__What you are asked to do__
Although the records include pictures, the copy should not; write out exactly the lines from the first through the line with "border:1px solid #fff;".

__Given information__
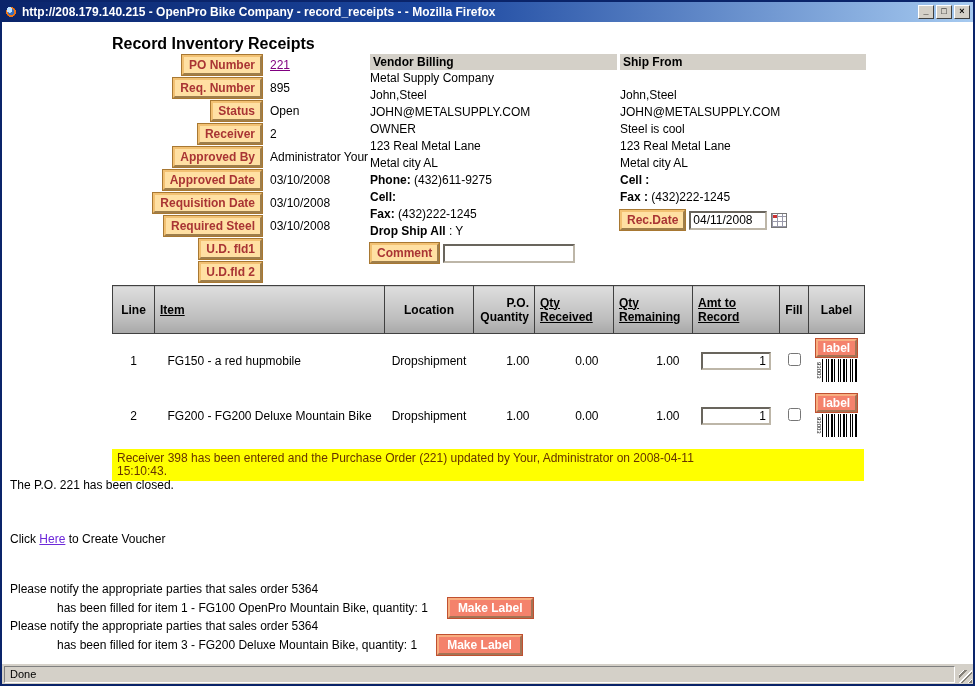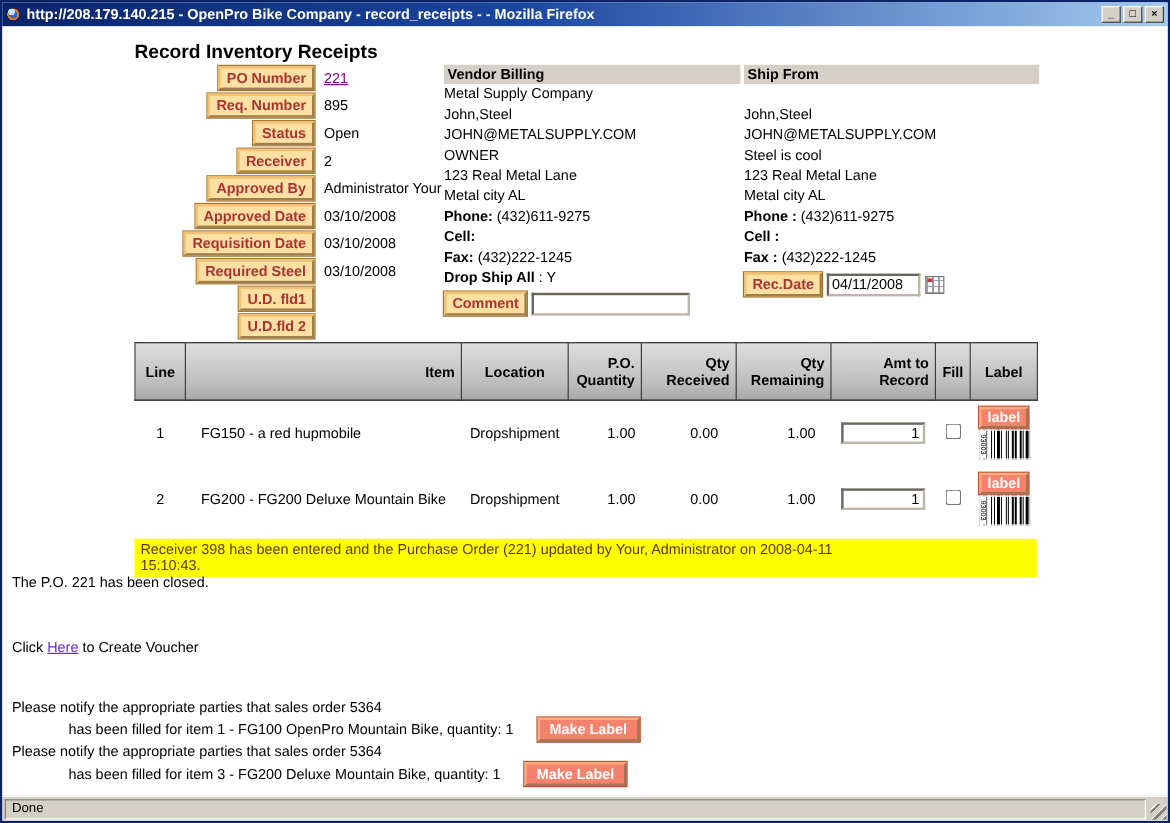--- a/index.html
+++ b/index.html
@@ -53,21 +53,21 @@
   .cal-icon { display:inline-block; width:16px; height:15px; border:1px solid #777; cursor:pointer;
               background: linear-gradient(#c33,#c33) 1px 1px/4px 3px no-repeat,
                           repeating-linear-gradient(90deg,#99a 0 1px,transparent 1px 5px),
                           repeating-linear-gradient(0deg,#99a 0 1px,transparent 1px 5px), #fff; }
 
   
   .grid { position:absolute; left:110px; top:263px; width:752px; border-collapse:collapse; table-layout:fixed; }
   .grid th { background:linear-gradient(180deg,#dedede 0%,#bdbdbd 70%,#a8a8a8 100%); border:1px solid #404040;
              font-size:12px; font-weight:bold; height:48px; padding:2px 5px; vertical-align:middle; }
   .grid td { font-size:12px; height:55px; vertical-align:middle; padding:0 5px; }
-  .al-c { text-align:center; } .al-l { text-align:right; } .al-r { text-align:right; }
+  .al-c { text-align:center; } .al-l { text-align:left;text-decoration:underline; } .al-r { text-align:right; }
   .td-item { padding-left:13px !important; text-align:left; }
   .pr5 { padding-right:5px !important; } .pr15 { padding-right:15px !important; } .pr13 { padding-right:13px !important; }
   .amt-input { width:70px; height:18px; border:2px inset #bdb6a8; font-family:"Liberation Sans",sans-serif;
                font-size:12px; text-align:right; padding:0 3px; }
   .fill-cb { width:13px; height:13px; }
   .label-stack { display:flex; flex-direction:column; align-items:center; gap:1px; }
   .label-sm { padding:0 5px; font-size:12px; }
   .barcode { width:44px; height:25px; position:relative; border:1px solid #fff;
              background: repeating-linear-gradient(90deg,#000 0 1px,#fff 1px 3px,#000 3px 5px,#fff 5px 6px,#000 6px 7px,#fff 7px 10px,#000 10px 11px,#fff 11px 12px); }
   .bc-num { position:absolute; left:0; top:0; height:100%; writing-mode:vertical-rl; font-size:6px; line-height:6px;
@@ -175,21 +175,20 @@
       </div>
     </div>
 
     <div class="ship-col">
       <div class="colhdr">Ship From</div>
       <div class="addr-line first-gap">John,Steel</div>
       <div class="addr-line">JOHN@METALSUPPLY.COM</div>
       <div class="addr-line">Steel is cool</div>
       <div class="addr-line">123 Real Metal Lane</div>
       <div class="addr-line">Metal city AL</div>
-      <div class="addr-line"><b>Phone :</b> <span>(432)611-9275</span></div>
       <div class="addr-line"><b>Cell :</b> <span></span></div>
       <div class="addr-line"><b>Fax :</b> <span>(432)222-1245</span></div>
       <div class="inline-row rec">
         <button class="tanbtn">Rec.Date</button>
         <input class="txt-input rec-input" value="04/11/2008" style="">
         <span class="cal-icon"></span>
       </div>
     </div>
 
     <table class="grid">

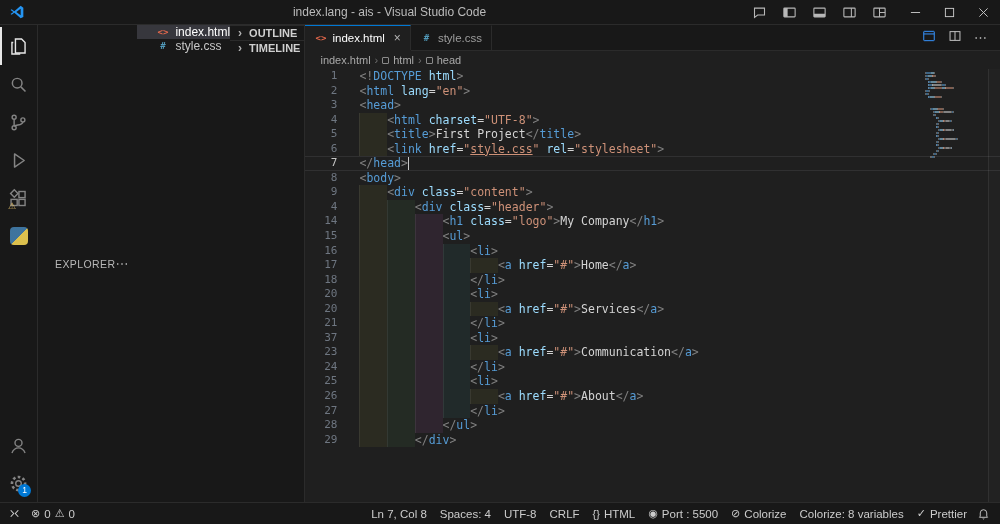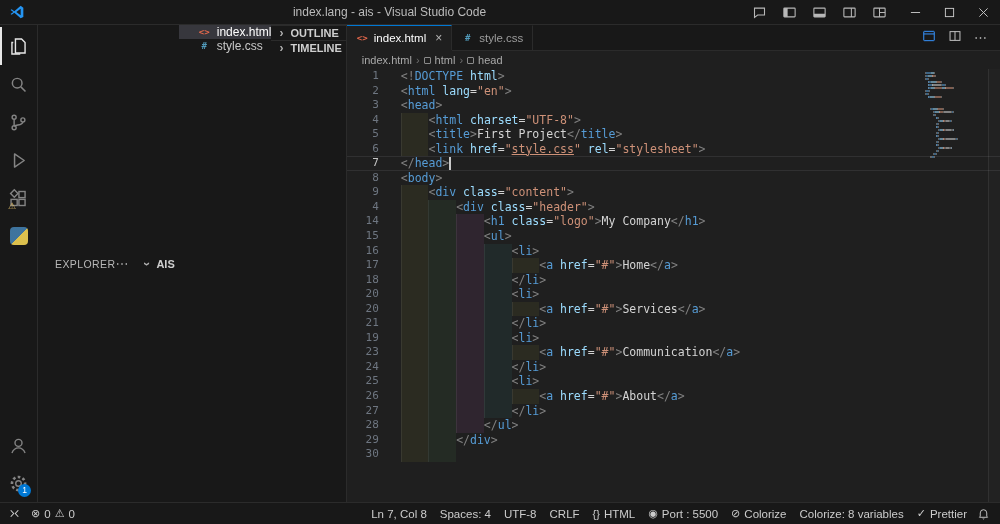--- a/index.html
+++ b/index.html
@@ -229,24 +229,20 @@
             <circle cx="12" cy="12" r="3.2" stroke-width="1.6"></circle>
           </svg>
         <span class="ab-badge num">1</span>
       </div>
     </div>
 
     <div class="sidebar">
       <div class="sb-header">
         <span>EXPLORER</span>
         <span class="more">⋯</span>
-      </div>
-      <div class="tree-section">
-        <span class="chev-down">›</span>
-        <span>AIS</span>
       </div>
       <div id="file-list">
           <div class="file-row selected">
             <span class="file-icon" style="color: rgb(232, 105, 76);">&lt;&gt;</span>
             <span>index.html</span>
           </div>
           <div class="file-row">
             <span class="file-icon" style="color: rgb(81, 154, 186);">#</span>
             <span>style.css</span>
           </div>
@@ -319,29 +315,28 @@
             <div class="line"><span class="ln">9</span><span class="lc"><span class="ind ind0"></span><span class="tk-p">&lt;</span><span class="tk-t">div</span><span class="tk-a"> class</span><span class="tk-x">=</span><span class="tk-s">"content"</span><span class="tk-p">&gt;</span></span></div>
             <div class="line"><span class="ln">4</span><span class="lc"><span class="ind ind0"></span><span class="ind ind1"></span><span class="tk-p">&lt;</span><span class="tk-t">div</span><span class="tk-a"> class</span><span class="tk-x">=</span><span class="tk-s">"header"</span><span class="tk-p">&gt;</span></span></div>
             <div class="line"><span class="ln">14</span><span class="lc"><span class="ind ind0"></span><span class="ind ind1"></span><span class="ind ind2"></span><span class="tk-p">&lt;</span><span class="tk-t">h1</span><span class="tk-a"> class</span><span class="tk-x">=</span><span class="tk-s">"logo"</span><span class="tk-p">&gt;</span><span class="tk-x">My Company</span><span class="tk-p">&lt;/</span><span class="tk-t">h1</span><span class="tk-p">&gt;</span></span></div>
             <div class="line"><span class="ln">15</span><span class="lc"><span class="ind ind0"></span><span class="ind ind1"></span><span class="ind ind2"></span><span class="tk-p">&lt;</span><span class="tk-t">ul</span><span class="tk-p">&gt;</span></span></div>
             <div class="line"><span class="ln">16</span><span class="lc"><span class="ind ind0"></span><span class="ind ind1"></span><span class="ind ind2"></span><span class="ind ind3"></span><span class="tk-p">&lt;</span><span class="tk-t">li</span><span class="tk-p">&gt;</span></span></div>
             <div class="line"><span class="ln">17</span><span class="lc"><span class="ind ind0"></span><span class="ind ind1"></span><span class="ind ind2"></span><span class="ind ind3"></span><span class="ind ind4"></span><span class="tk-p">&lt;</span><span class="tk-t">a</span><span class="tk-a"> href</span><span class="tk-x">=</span><span class="tk-s">"#"</span><span class="tk-p">&gt;</span><span class="tk-x">Home</span><span class="tk-p">&lt;/</span><span class="tk-t">a</span><span class="tk-p">&gt;</span></span></div>
             <div class="line"><span class="ln">18</span><span class="lc"><span class="ind ind0"></span><span class="ind ind1"></span><span class="ind ind2"></span><span class="ind ind3"></span><span class="tk-p">&lt;/</span><span class="tk-t">li</span><span class="tk-p">&gt;</span></span></div>
             <div class="line"><span class="ln">20</span><span class="lc"><span class="ind ind0"></span><span class="ind ind1"></span><span class="ind ind2"></span><span class="ind ind3"></span><span class="tk-p">&lt;</span><span class="tk-t">li</span><span class="tk-p">&gt;</span></span></div>
             <div class="line"><span class="ln">20</span><span class="lc"><span class="ind ind0"></span><span class="ind ind1"></span><span class="ind ind2"></span><span class="ind ind3"></span><span class="ind ind4"></span><span class="tk-p">&lt;</span><span class="tk-t">a</span><span class="tk-a"> href</span><span class="tk-x">=</span><span class="tk-s">"#"</span><span class="tk-p">&gt;</span><span class="tk-x">Services</span><span class="tk-p">&lt;/</span><span class="tk-t">a</span><span class="tk-p">&gt;</span></span></div>
             <div class="line"><span class="ln">21</span><span class="lc"><span class="ind ind0"></span><span class="ind ind1"></span><span class="ind ind2"></span><span class="ind ind3"></span><span class="tk-p">&lt;/</span><span class="tk-t">li</span><span class="tk-p">&gt;</span></span></div>
-            <div class="line"><span class="ln">19</span><span class="lc"><span class="ind ind0"></span><span class="ind ind1"></span><span class="ind ind2"></span><span class="ind ind3"></span><span class="tk-p">&lt;</span><span class="tk-t">li</span><span class="tk-p">&gt;</span></span></div>
+            <div class="line"><span class="ln">37</span><span class="lc"><span class="ind ind0"></span><span class="ind ind1"></span><span class="ind ind2"></span><span class="ind ind3"></span><span class="tk-p">&lt;</span><span class="tk-t">li</span><span class="tk-p">&gt;</span></span></div>
             <div class="line"><span class="ln">23</span><span class="lc"><span class="ind ind0"></span><span class="ind ind1"></span><span class="ind ind2"></span><span class="ind ind3"></span><span class="ind ind4"></span><span class="tk-p">&lt;</span><span class="tk-t">a</span><span class="tk-a"> href</span><span class="tk-x">=</span><span class="tk-s">"#"</span><span class="tk-p">&gt;</span><span class="tk-x">Communication</span><span class="tk-p">&lt;/</span><span class="tk-t">a</span><span class="tk-p">&gt;</span></span></div>
             <div class="line"><span class="ln">24</span><span class="lc"><span class="ind ind0"></span><span class="ind ind1"></span><span class="ind ind2"></span><span class="ind ind3"></span><span class="tk-p">&lt;/</span><span class="tk-t">li</span><span class="tk-p">&gt;</span></span></div>
             <div class="line"><span class="ln">25</span><span class="lc"><span class="ind ind0"></span><span class="ind ind1"></span><span class="ind ind2"></span><span class="ind ind3"></span><span class="tk-p">&lt;</span><span class="tk-t">li</span><span class="tk-p">&gt;</span></span></div>
             <div class="line"><span class="ln">26</span><span class="lc"><span class="ind ind0"></span><span class="ind ind1"></span><span class="ind ind2"></span><span class="ind ind3"></span><span class="ind ind4"></span><span class="tk-p">&lt;</span><span class="tk-t">a</span><span class="tk-a"> href</span><span class="tk-x">=</span><span class="tk-s">"#"</span><span class="tk-p">&gt;</span><span class="tk-x">About</span><span class="tk-p">&lt;/</span><span class="tk-t">a</span><span class="tk-p">&gt;</span></span></div>
             <div class="line"><span class="ln">27</span><span class="lc"><span class="ind ind0"></span><span class="ind ind1"></span><span class="ind ind2"></span><span class="ind ind3"></span><span class="tk-p">&lt;/</span><span class="tk-t">li</span><span class="tk-p">&gt;</span></span></div>
             <div class="line"><span class="ln">28</span><span class="lc"><span class="ind ind0"></span><span class="ind ind1"></span><span class="ind ind2"></span><span class="tk-p">&lt;/</span><span class="tk-t">ul</span><span class="tk-p">&gt;</span></span></div>
             <div class="line"><span class="ln">29</span><span class="lc"><span class="ind ind0"></span><span class="ind ind1"></span><span class="tk-p">&lt;/</span><span class="tk-t">div</span><span class="tk-p">&gt;</span></span></div>
-            <div class="line"><span class="ln">30</span><span class="lc"><span class="ind ind0"></span><span class="ind ind1"></span></span></div>
           </div>
         <div class="minimap" id="minimap">
             <div class="mm-row">
               <span style="width: 0px; flex: 0 0 auto;"></span>
               <span class="mm-tk mmc-p" style="width: 1.32px;"></span>
               <span class="mm-tk mmc-t" style="width: 4.62px;"></span>
               <span class="mm-tk mmc-a" style="width: 3.3px;"></span>
               <span class="mm-tk mmc-p" style="width: 0.66px;"></span>
             </div>
             <div class="mm-row">

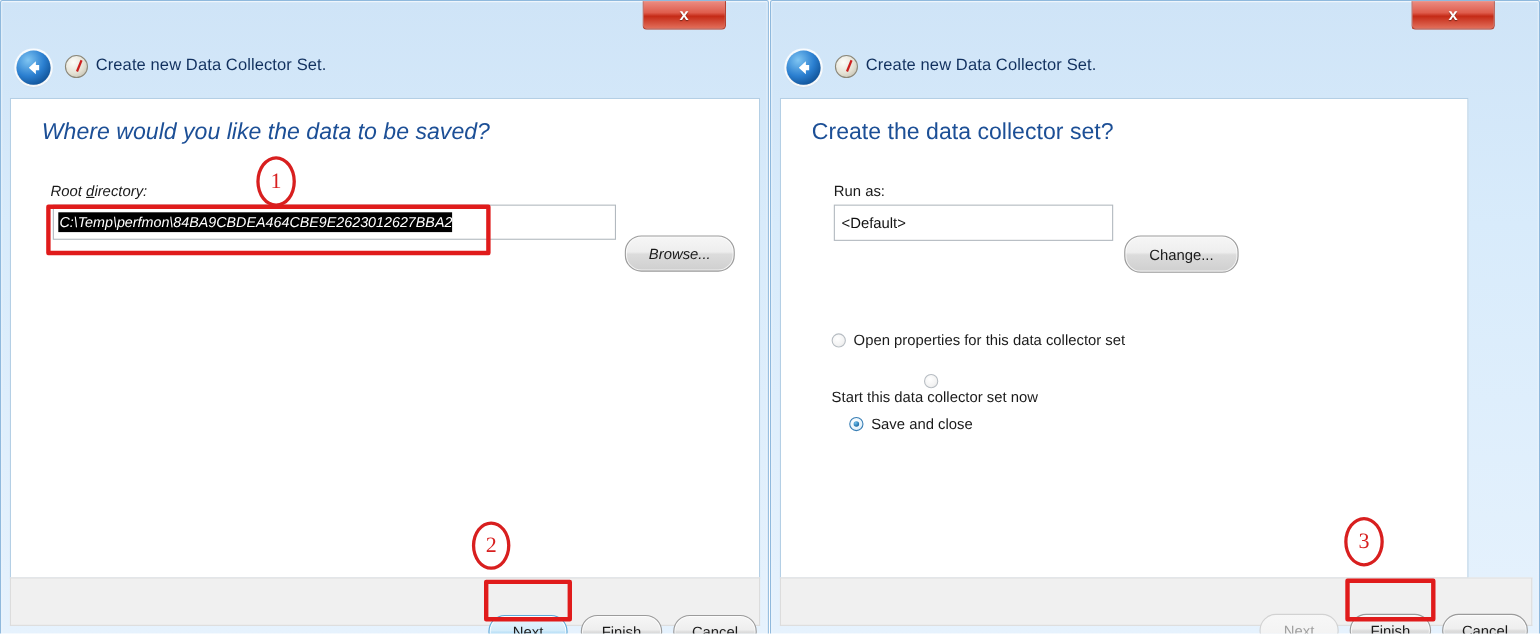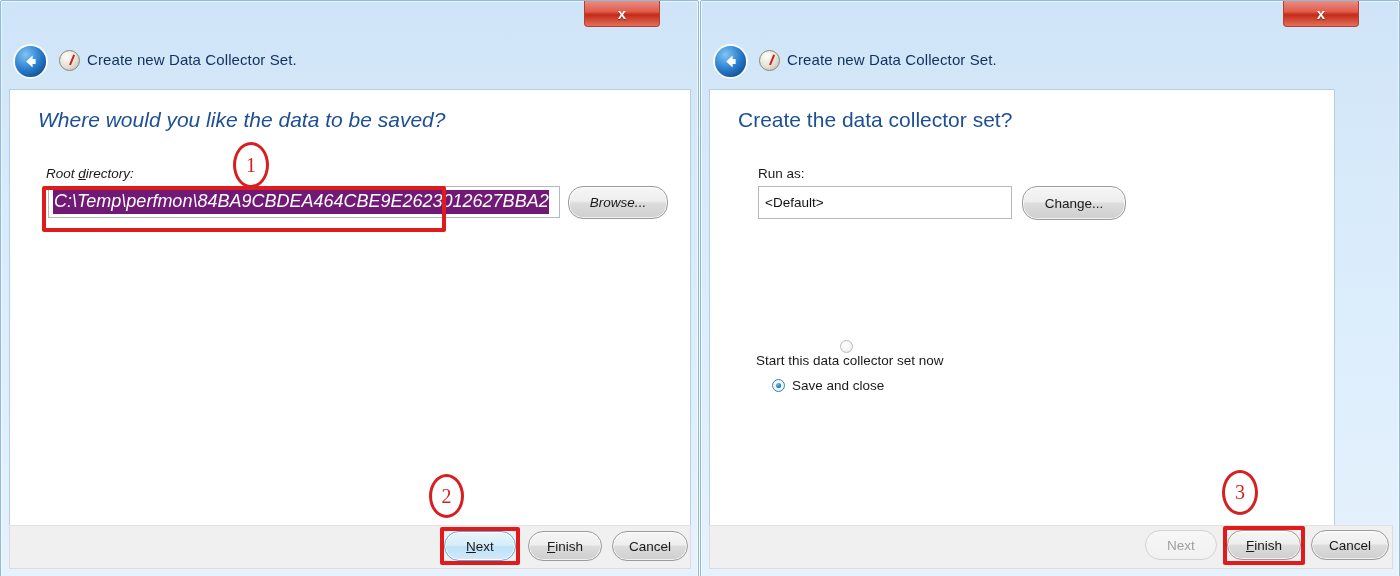--- a/index.html
+++ b/index.html
@@ -87,34 +87,35 @@
   .textbox {
     position: absolute;
     background: #ffffff; border: 1px solid #b2b9bf;
     font-size: 13.5px; color: #111;
     display: flex; align-items: center;
     padding-left: 4px;
     overflow: hidden; white-space: nowrap;
     cursor: text;
   }
   .sel-text {
-    background: #701a75; color: #ffffff;
+    background: #000000; color: #ffffff;
     padding: 1px 0px 2px 1px;
-    font-size: 18px;
+    font-size: 13px;
   }
 
   .btn {
     position: absolute;
     background: linear-gradient(180deg,#f6f6f6 0%, #eeeeee 45%, #dcdcdc 52%, #cfcfcf 100%);
     border: 1px solid #9b9b9b;
     border-radius: 15px;
     font-size: 13.5px; color: #1a1a1a;
     display: flex; align-items: center; justify-content: center;
     cursor: pointer;
     box-shadow: 0 0 0 1px rgba(255,255,255,.7) inset;
+    margin-top: 28px;
   }
   .btn u { text-decoration: underline; }
   .btn.focused {
     background: linear-gradient(180deg,#eaf6fd 0%, #d4ecfa 48%, #bfe2f7 52%, #cfeafc 100%);
     border: 1px solid #5ea9d8;
     box-shadow: 0 0 0 1px #ffffff inset;
   }
   .btn.disabled {
     color: #a0a0a0;
     background: linear-gradient(180deg,#f7f7f7 0%, #f1f1f1 100%);
@@ -235,20 +236,24 @@
       <div class="heading">Create the data collector set?</div>
 
       <div class="field-label" style="left:48px; top:76px;">Run as:</div>
 
       <div class="textbox" style="left:48px; top:96px; width:254px; height:33px; padding-left:6px;">
         <span>&lt;Default&gt;</span>
       </div>
 
       <div class="btn" style="left:312px; top:96px; width:104px; height:34px;">Change...</div>
 
+      <div class="radio-row" style="left:46px; top:212px;">
+        <span class="radio-dot"></span>
+        <span class="radio-label">Open properties for this data collector set</span>
+      </div>
 
       <div class="radio-row" style="left:46px; top:250px;flex-direction:column;">
         <span class="radio-dot"></span>
         <span class="radio-label">Start this data collector set now</span>
       </div>
 
       <div class="radio-row" style="left:62px; top:288px;">
         <span class="radio-dot on"></span>
         <span class="radio-label">Save and close</span>
       </div>

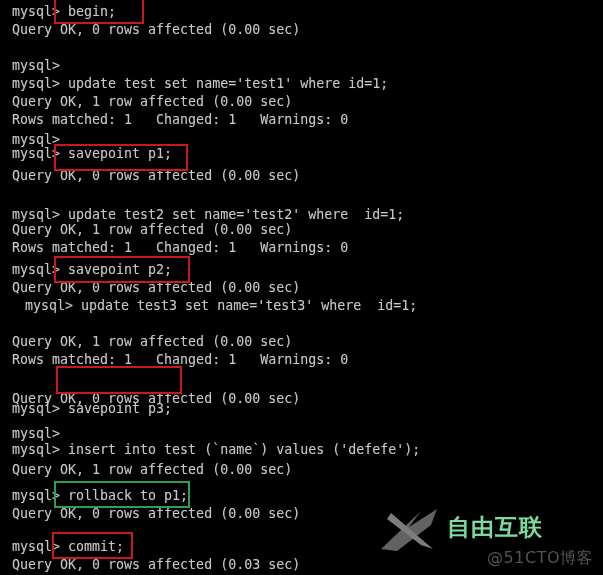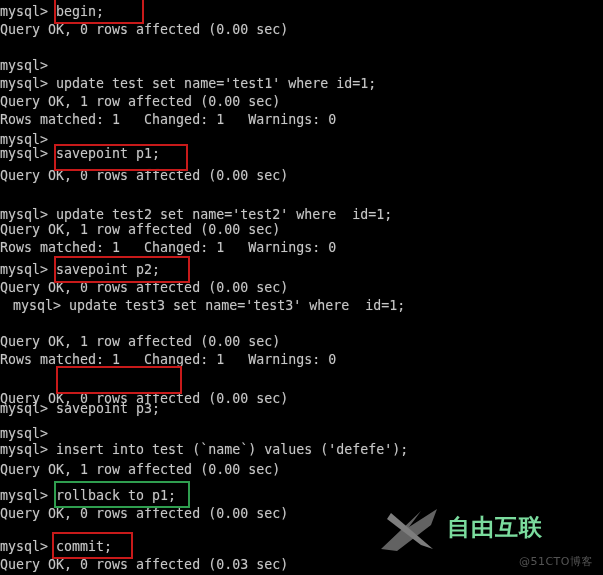--- a/index.html
+++ b/index.html
@@ -17,20 +17,21 @@
   }
   .line {
     position: absolute;
     left: 0;
     white-space: pre;
     font-size: 13.3px;
     line-height: 18px;
     letter-spacing: 0px;
     color: #c6c6c6;
     text-shadow: 0 0 1px rgba(200,200,200,0.35);
+    padding-left: 12px;
   }
   .hl {
     position: absolute;
     box-sizing: border-box;
     border: 2px solid #c81a1a;
     background: transparent;
     pointer-events: none;
   }
   .hl.green {
     border-color: #2f9e4f;
@@ -50,21 +51,21 @@
     left: 0;
     top: 2px;
     width: 222px;
     height: 48px;
   }
   #watermark .wm-sub {
     position: absolute;
     right: 4px;
     bottom: 2px;
     font-family: "DejaVu Sans", "Liberation Sans", sans-serif;
-    font-size: 11px;
+    font-size: 16px;
     color: #5c5c5c;
     letter-spacing: 0.5px;
   }
   .wm-cn {
     position: absolute;
     left: 72px;
     top: 4px;
     font-family: "DejaVu Sans", "Liberation Sans", sans-serif;
     font-size: 23px;
     font-weight: bold;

__Reply__
--- a/index.html
+++ b/index.html
@@ -53,21 +53,21 @@
   .cal-icon { display:inline-block; width:16px; height:15px; border:1px solid #777; cursor:pointer;
               background: linear-gradient(#c33,#c33) 1px 1px/4px 3px no-repeat,
                           repeating-linear-gradient(90deg,#99a 0 1px,transparent 1px 5px),
                           repeating-linear-gradient(0deg,#99a 0 1px,transparent 1px 5px), #fff; }
 
   
   .grid { position:absolute; left:110px; top:263px; width:752px; border-collapse:collapse; table-layout:fixed; }
   .grid th { background:linear-gradient(180deg,#dedede 0%,#bdbdbd 70%,#a8a8a8 100%); border:1px solid #404040;
              font-size:12px; font-weight:bold; height:48px; padding:2px 5px; vertical-align:middle; }
   .grid td { font-size:12px; height:55px; vertical-align:middle; padding:0 5px; }
-  .al-c { text-align:center; } .al-l { text-align:right; } .al-r { text-align:right; }
+  .al-c { text-align:center; } .al-l { text-align:left;text-decoration:underline; } .al-r { text-align:right; }
   .td-item { padding-left:13px !important; text-align:left; }
   .pr5 { padding-right:5px !important; } .pr15 { padding-right:15px !important; } .pr13 { padding-right:13px !important; }
   .amt-input { width:70px; height:18px; border:2px inset #bdb6a8; font-family:"Liberation Sans",sans-serif;
                font-size:12px; text-align:right; padding:0 3px; }
   .fill-cb { width:13px; height:13px; }
   .label-stack { display:flex; flex-direction:column; align-items:center; gap:1px; }
   .label-sm { padding:0 5px; font-size:12px; }
   .barcode { width:44px; height:25px; position:relative; border:1px solid #fff;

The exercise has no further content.